Department of Biomedical Engineering, Faculty of Engineering, Universiti Malaya, Kuala Lumpur, Malaysia.
Department of Electrical Engineering, Faculty of Engineering, Universiti Malaya, Kuala Lumpur, Malaysia.
Trop Biomed. 2023 Jun 1;40(2):208-219. doi: 10.47665/tb.40.2.013.
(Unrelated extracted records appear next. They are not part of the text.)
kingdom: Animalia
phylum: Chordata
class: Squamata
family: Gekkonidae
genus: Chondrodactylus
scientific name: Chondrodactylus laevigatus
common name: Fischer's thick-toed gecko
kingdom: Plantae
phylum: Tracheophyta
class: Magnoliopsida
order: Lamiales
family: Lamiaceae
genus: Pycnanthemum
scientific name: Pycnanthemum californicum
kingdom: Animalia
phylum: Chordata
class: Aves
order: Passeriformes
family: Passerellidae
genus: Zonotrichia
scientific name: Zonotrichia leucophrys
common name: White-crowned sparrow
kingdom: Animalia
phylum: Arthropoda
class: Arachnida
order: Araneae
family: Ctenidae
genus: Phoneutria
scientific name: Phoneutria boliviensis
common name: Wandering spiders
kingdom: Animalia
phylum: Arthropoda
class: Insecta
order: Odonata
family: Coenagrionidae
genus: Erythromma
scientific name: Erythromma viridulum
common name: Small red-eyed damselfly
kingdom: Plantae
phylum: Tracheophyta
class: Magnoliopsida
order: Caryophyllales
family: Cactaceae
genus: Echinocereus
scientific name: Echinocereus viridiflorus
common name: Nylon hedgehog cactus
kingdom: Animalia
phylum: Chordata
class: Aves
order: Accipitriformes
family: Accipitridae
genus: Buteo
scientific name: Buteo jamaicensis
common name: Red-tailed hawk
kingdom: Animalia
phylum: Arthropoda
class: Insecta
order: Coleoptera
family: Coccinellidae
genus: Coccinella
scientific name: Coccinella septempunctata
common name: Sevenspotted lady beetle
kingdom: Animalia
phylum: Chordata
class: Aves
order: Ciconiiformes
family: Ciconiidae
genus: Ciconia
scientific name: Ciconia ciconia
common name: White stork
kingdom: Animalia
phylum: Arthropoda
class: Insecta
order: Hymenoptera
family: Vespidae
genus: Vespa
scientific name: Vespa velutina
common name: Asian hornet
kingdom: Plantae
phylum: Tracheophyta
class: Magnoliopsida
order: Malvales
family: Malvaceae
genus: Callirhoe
Timely and rapid diagnosis is crucial for faster and proper malaria treatment planning. Microscopic examination is the gold standard for malaria diagnosis, where hundreds of millions of blood films are examined annually. However, this method's effectiveness depends on the trained microscopist's skills. With the increasing interest in applying deep learning in malaria diagnosis, this study aims to determine the most suitable deep-learning object detection architecture and their applicability to detect and distinguish red blood cells as either malaria-infected or non-infected cells. The object detectors Yolov4, Faster R-CNN, and SSD 300 are trained with images infected by all five malaria parasites and from four stages of infection with 80/20 train and test data partition. The performance of object detectors is evaluated, and hyperparameters are optimized to select the best-performing model. The best-performing model was also assessed with an independent dataset to verify the models' ability to generalize in different domains. The results show that upon training, the Yolov4 model achieves a precision of 83%, recall of 95%, F1-score of 89%, and mean average precision of 93.87% at a threshold of 0.5. Conclusively, Yolov4 can act as an alternative in detecting the infected cells from whole thin blood smear images. Object detectors can complement a deep learning classification model in detecting infected cells since they eliminate the need to train on single-cell images and have been demonstrated to be more feasible for a different target domain.
及时快速的诊断对于更快、更合理的疟疾治疗计划至关重要。显微镜检查是疟疾诊断的金标准,每年需要检查数亿张血片。然而,这种方法的有效性取决于训练有素的显微镜专家的技能。随着深度学习在疟疾诊断中的应用兴趣日益浓厚,本研究旨在确定最适合的深度学习目标检测架构及其在检测和区分疟原虫感染的红细胞和未感染的红细胞方面的适用性。使用受所有五种疟原虫感染的图像和四个感染阶段的图像(80/20 的训练和测试数据划分)来训练 Yolov4、Faster R-CNN 和 SSD 300 目标检测模型。评估目标检测模型的性能,并优化超参数以选择表现最佳的模型。使用独立数据集评估表现最佳的模型,以验证模型在不同领域的泛化能力。结果表明,在训练过程中,Yolov4 模型在阈值为 0.5 时达到了 83%的精度、95%的召回率、89%的 F1 分数和 93.87%的平均准确率。综上所述,Yolov4 可以作为从全薄血涂片图像中检测感染细胞的替代方法。目标检测可以补充深度学习分类模型来检测感染细胞,因为它们不需要在单细胞图像上进行训练,并且已经证明对于不同的目标域更可行。